Now a pure-play building materials company, the CSR name remains but the iconic sugar business - with a proud 156-year history - is gone, sold to the Singaporean conglomerate Wilmar International a year ago.

Dr Blackburne announced his retirement in May, and said the $1.75 billion sale of the sugar and renewable energy division, now called Sucrogen, was a milestone.

"With the sale of Sucrogen successfully completed and also having returned part of the sale proceeds to shareholders, I feel it is an appropriate time to retire from the board," he said at the time.

Having served on the board since 1999, he was appointed chairman after the demerger of Rinker in 2003.

His replacement is Jeremy Sutcliffe, who served briefly as interim chief executive last year, primarily to oversee the sale of Sucrogen.

But shareholders may not hold sweet memories of another legacy of Dr Blackburne's reign - the 2007 acquisition of the Viridian glass business through two separate purchases, of Pilkington and DMS, for $865 million. The business suffered through the global financial crisis and has had its value written down by $651 million, including $121 million last year.

Dr Blackburne has defended the decision to acquire Viridian and has said the business would return to profitability when the commercial construction market recovered.

"Viridian, in your mind, is a failure," he said at last year's meeting. "In my mind, it is an opportunity that is going to take a little bit longer to get there.
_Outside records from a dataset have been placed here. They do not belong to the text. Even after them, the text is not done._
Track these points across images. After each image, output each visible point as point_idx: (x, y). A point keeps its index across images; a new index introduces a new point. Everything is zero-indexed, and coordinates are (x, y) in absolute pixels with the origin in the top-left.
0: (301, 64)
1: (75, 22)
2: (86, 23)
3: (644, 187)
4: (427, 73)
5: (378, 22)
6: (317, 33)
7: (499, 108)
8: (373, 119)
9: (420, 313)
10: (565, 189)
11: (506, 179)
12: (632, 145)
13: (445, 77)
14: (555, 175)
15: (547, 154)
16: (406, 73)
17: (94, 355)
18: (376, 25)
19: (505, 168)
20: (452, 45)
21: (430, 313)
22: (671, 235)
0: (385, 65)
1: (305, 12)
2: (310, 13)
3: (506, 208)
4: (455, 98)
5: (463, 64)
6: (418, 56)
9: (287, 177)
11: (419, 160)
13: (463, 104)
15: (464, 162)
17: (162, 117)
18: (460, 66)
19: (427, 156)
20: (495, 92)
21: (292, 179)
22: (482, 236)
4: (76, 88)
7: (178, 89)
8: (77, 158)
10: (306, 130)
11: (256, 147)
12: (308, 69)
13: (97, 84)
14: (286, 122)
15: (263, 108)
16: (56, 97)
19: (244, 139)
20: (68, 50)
Yes, we've done some things wrong [but] we've done our mea culpa on that."

A representative of the Australian Shareholders Association, Stephen Matthews, was on the warpath yesterday, calling Viridian a "glass albatross" that would continue to restrict shareholder returns. "The problem was they bet the bank on it and lost," he said.

"It was too big an acquisition for them and I suspect their due diligence was not good."

Mr Matthews said the Viridian write-downs had also reduced the amount of proceeds distributed to shareholders, given a large chunk of the $1.75 billion received for the sugar business had been used to repay debt.

Of the proceeds, shareholders received $800 million in a special dividend. The rest was used to bolster the balance sheet, with the company holding more than $450 million in cash, ready to pounce on suitable bolt-on acquisitions.